Entries supplied START
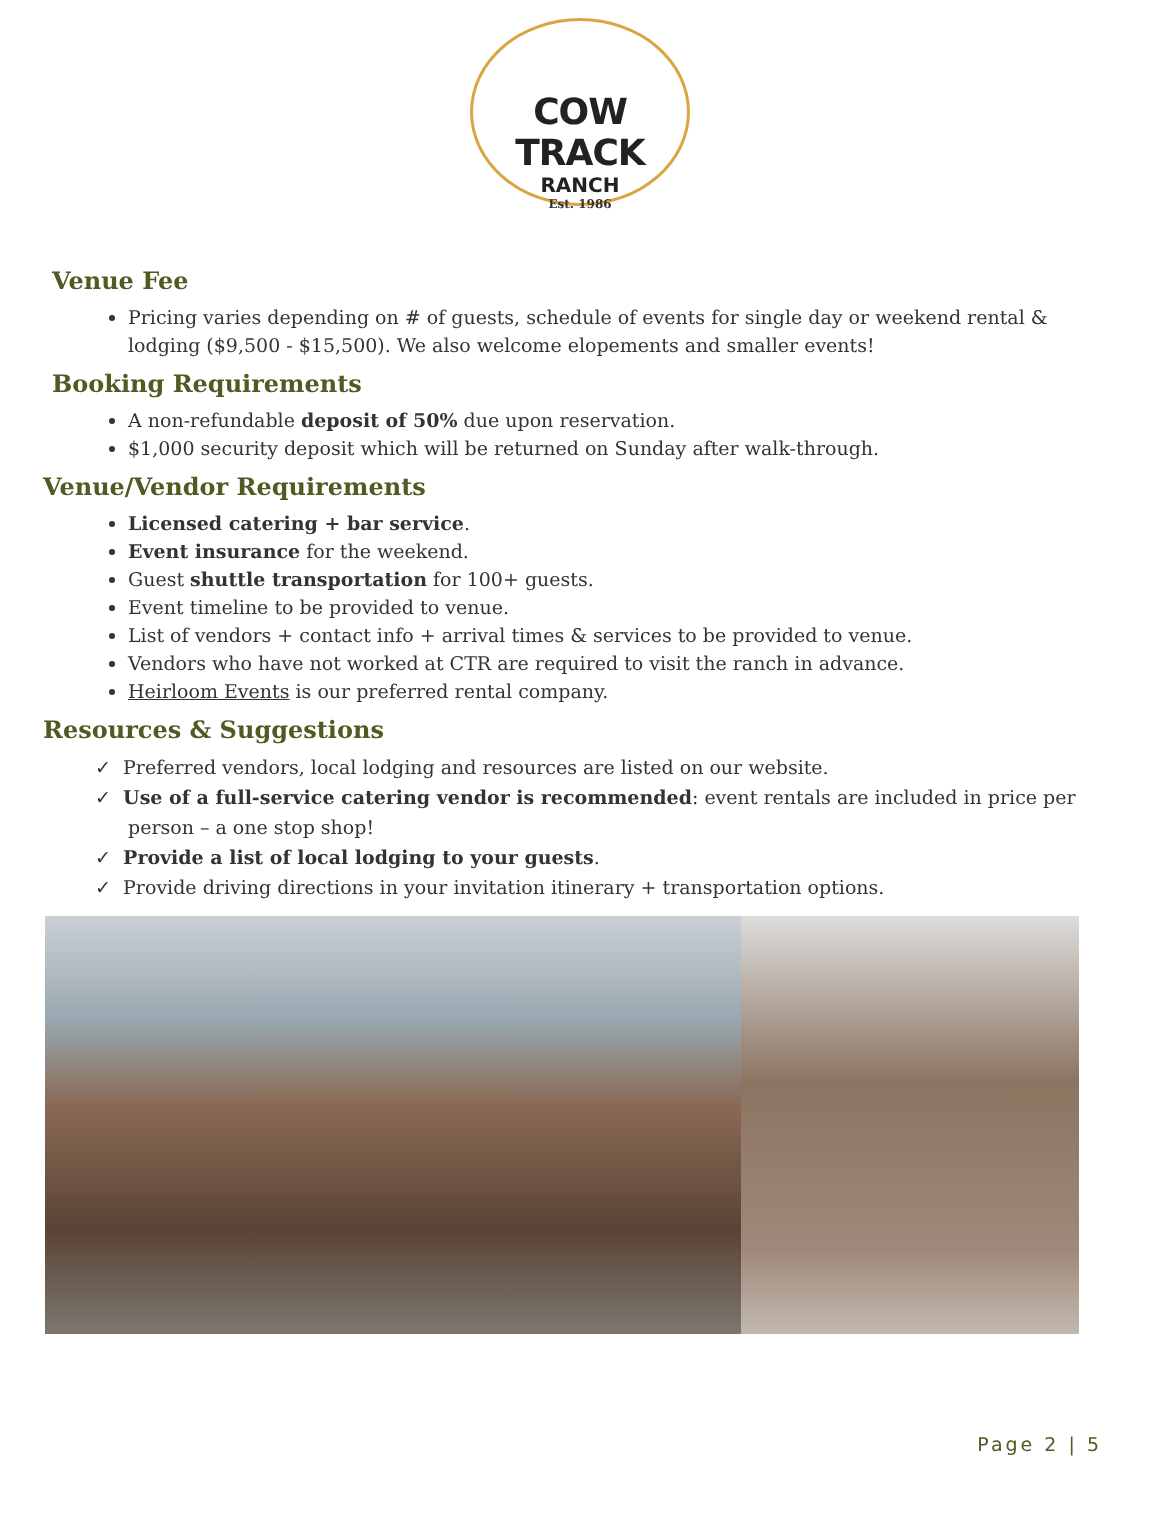COW TRACK
RANCH
Est. 1986
Venue Fee
Pricing varies depending on # of guests, schedule of events for single day or weekend rental & lodging ($9,500 - $15,500). We also welcome elopements and smaller events!
Booking Requirements
A non-refundable deposit of 50% due upon reservation.
$1,000 security deposit which will be returned on Sunday after walk-through.
Venue/Vendor Requirements
Licensed catering + bar service.
Event insurance for the weekend.
Guest shuttle transportation for 100+ guests.
Event timeline to be provided to venue.
List of vendors + contact info + arrival times & services to be provided to venue.
Vendors who have not worked at CTR are required to visit the ranch in advance.
Heirloom Events is our preferred rental company.
Resources & Suggestions
✓ Preferred vendors, local lodging and resources are listed on our website.
✓ Use of a full-service catering vendor is recommended: event rentals are included in price per person – a one stop shop!
✓ Provide a list of local lodging to your guests.
✓ Provide driving directions in your invitation itinerary + transportation options.
Page 2 | 5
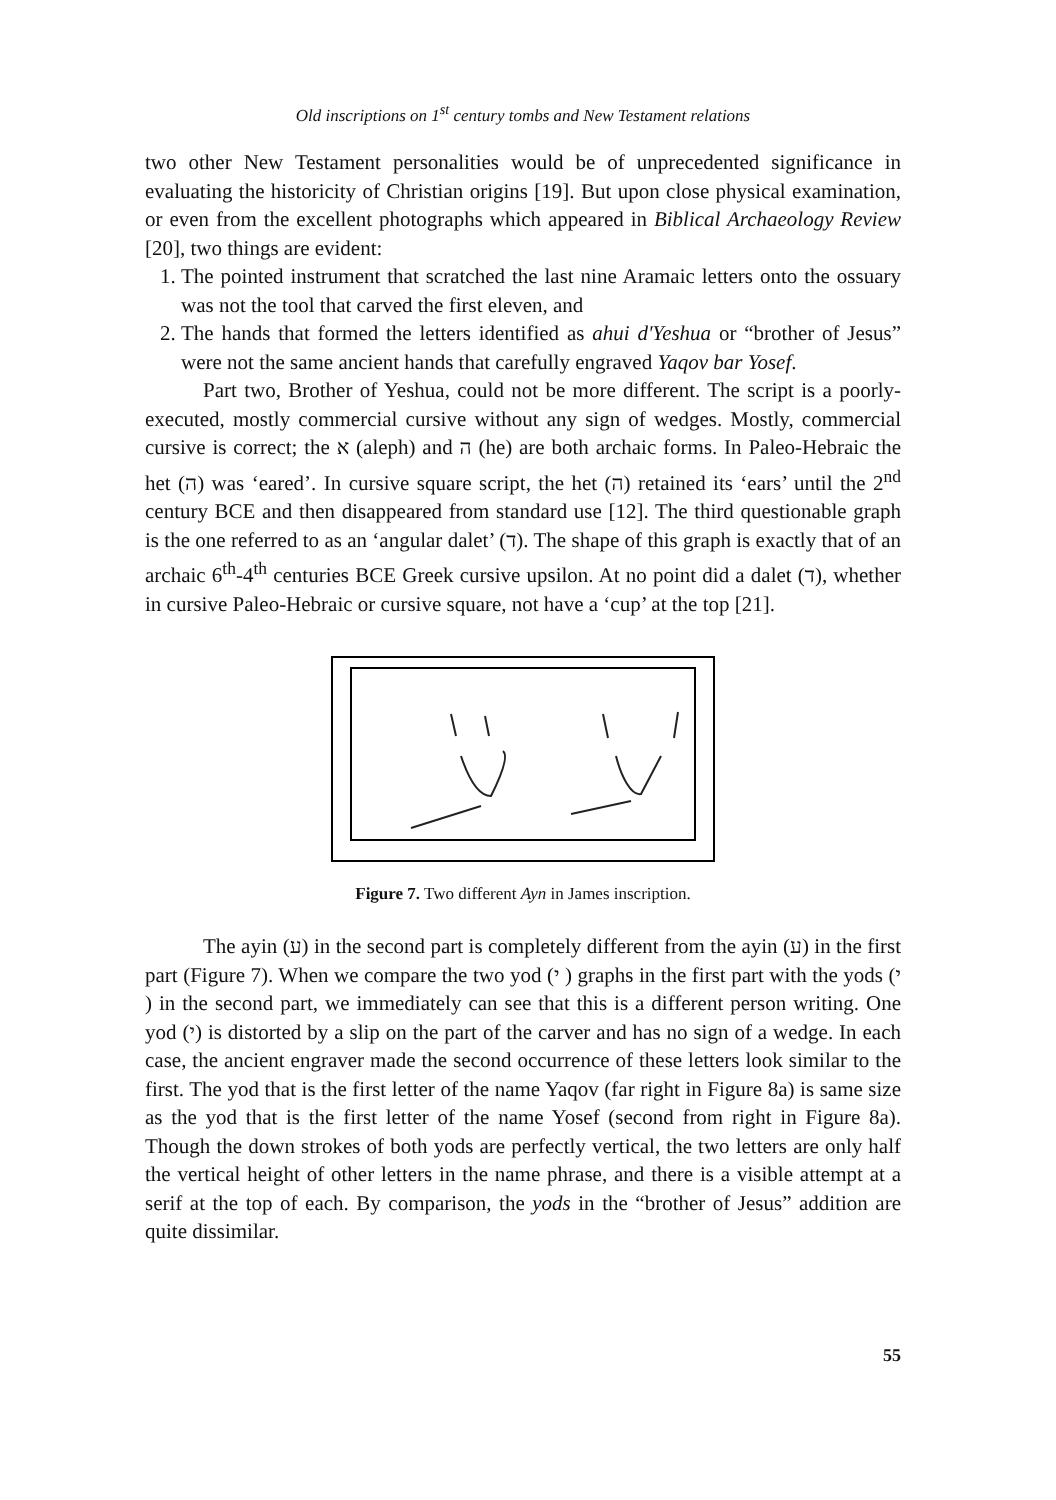Old inscriptions on 1<sup>st</sup> century tombs and New Testament relations
two other New Testament personalities would be of unprecedented significance in evaluating the historicity of Christian origins [19]. But upon close physical examination, or even from the excellent photographs which appeared in Biblical Archaeology Review [20], two things are evident:
1. The pointed instrument that scratched the last nine Aramaic letters onto the ossuary was not the tool that carved the first eleven, and
2. The hands that formed the letters identified as ahui d'Yeshua or “brother of Jesus” were not the same ancient hands that carefully engraved Yaqov bar Yosef.
Part two, Brother of Yeshua, could not be more different. The script is a poorly-executed, mostly commercial cursive without any sign of wedges. Mostly, commercial cursive is correct; the א (aleph) and ה (he) are both archaic forms. In Paleo-Hebraic the het (ה) was ‘eared’. In cursive square script, the het (ה) retained its ‘ears’ until the 2<sup>nd</sup> century BCE and then disappeared from standard use [12]. The third questionable graph is the one referred to as an ‘angular dalet’ (ד). The shape of this graph is exactly that of an archaic 6<sup>th</sup>-4<sup>th</sup> centuries BCE Greek cursive upsilon. At no point did a dalet (ד), whether in cursive Paleo-Hebraic or cursive square, not have a ‘cup’ at the top [21].
Figure 7. Two different Ayn in James inscription.
The ayin (ע) in the second part is completely different from the ayin (ע) in the first part (Figure 7). When we compare the two yod (י ) graphs in the first part with the yods (י ) in the second part, we immediately can see that this is a different person writing. One yod (י) is distorted by a slip on the part of the carver and has no sign of a wedge. In each case, the ancient engraver made the second occurrence of these letters look similar to the first. The yod that is the first letter of the name Yaqov (far right in Figure 8a) is same size as the yod that is the first letter of the name Yosef (second from right in Figure 8a). Though the down strokes of both yods are perfectly vertical, the two letters are only half the vertical height of other letters in the name phrase, and there is a visible attempt at a serif at the top of each. By comparison, the yods in the “brother of Jesus” addition are quite dissimilar.
55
Entries supplied END
• Requirement: For each line of the material that contains the word "provided", make a copy.

• Answer box:
Event timeline to be provided to venue.
List of vendors + contact info + arrival times & services to be provided to venue.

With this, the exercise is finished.